Indianapolis: Let’s Talk Transit on Thursday Oct 20

The Indianapolis area votes this fall on a big measure that would create an effective citywide transit system, including a high-frequency grid covering the inner city and several Bus Rapid Transit Lines.  Read all about the plan here.

On October 20 I’ll be at an event called “Real Talk: Transit is On the Ballot”.  We’ll be doing an open house about the plan and I’ll also do a presentation about the big issues that are stake.

It’s 5:30-7 PM at Tindley Accelerated Schools, 3960 Meadows Drive.  Hope to see you there.

 

2 Responses to Indianapolis: Let’s Talk Transit on Thursday Oct 20

  1. MAB October 18, 2016 at 3:19 pm #

    Outstanding work, Jarrett!

  2. RussellInCincinnati October 24, 2016 at 2:44 pm #

    Jarrett’s presentation, at a small community outreach/feedback gathering in Indianapolis, was particularly impressive in three specific ways.

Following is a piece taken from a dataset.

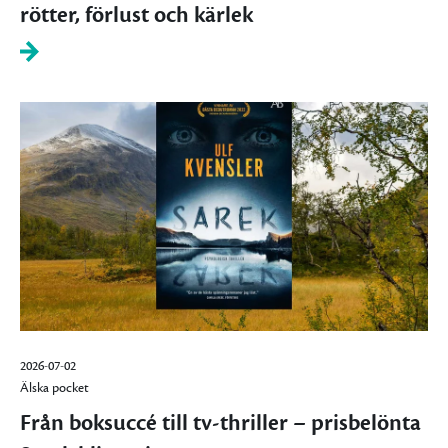
rötter, förlust och kärlek
2026-07-02
Älska pocket
Från boksuccé till tv-thriller – prisbelönta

    First of all he made us feel that he was taking the group as seriously as he would have treated the audience at a national Ted Talk. There was no sense that he was just going through the motions with us small town/regular folks, in order to get on to some more important venue. For example he both answered all questions (even if small or off-topic), and then continued/adjusted his subsequent thoughts, in a way that showed that he was letting the questioners affect the way the presentation was going.

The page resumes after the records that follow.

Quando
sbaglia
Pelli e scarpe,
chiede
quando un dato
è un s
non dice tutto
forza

    Secondly, his spoken thoughts and beliefs on the important direction that Indianapolis transit could take (were Indianapolis residents to spend some money to make their bus service more frequent and effective), were as clear and economical as we have become accustomed to in his writing here on the Human Transit blog.

    Lastly he knew the limits of his role in the meeting, meaning that he did not let time get wasted by questioners leading him into topics or opinions or advocacy that would be best answered by politicians or financial experts. For example when someone asked him if the bus improvements “were worth” taxing Indianapolis households for $50 million dollars per year, he made it clear that all he wanted to show this evening is how much farther 60% of all Indianapolis residents could travel on mass transit within one hour than they can go now, if the plan went forward–the basic thing citizens and planners need to know to decide for themselves if the plan is “worthwhile.”

    If one was searching for negatives…perhaps Jarrett could have reminded (ahead of time) some of the other presenters at the meeting to make sure that the audience was given a super-memorable summary of the finances of the project. It wasn’t clear to me that the audience knew at their fingertips (1) how much money an average household would be laying out each of 5 years and (2) how much more matching Fed etc. money would then be flowing into the Indianapolis economy each year and (3) examples of studies showing how much money the ≈60% of Indy households within reach of the proposed system could then conceivably save in transportation costs. Such talk was not Jarrett’s job, but am looking for a nit to pick lest the reader think us reviewers are Pollyannas.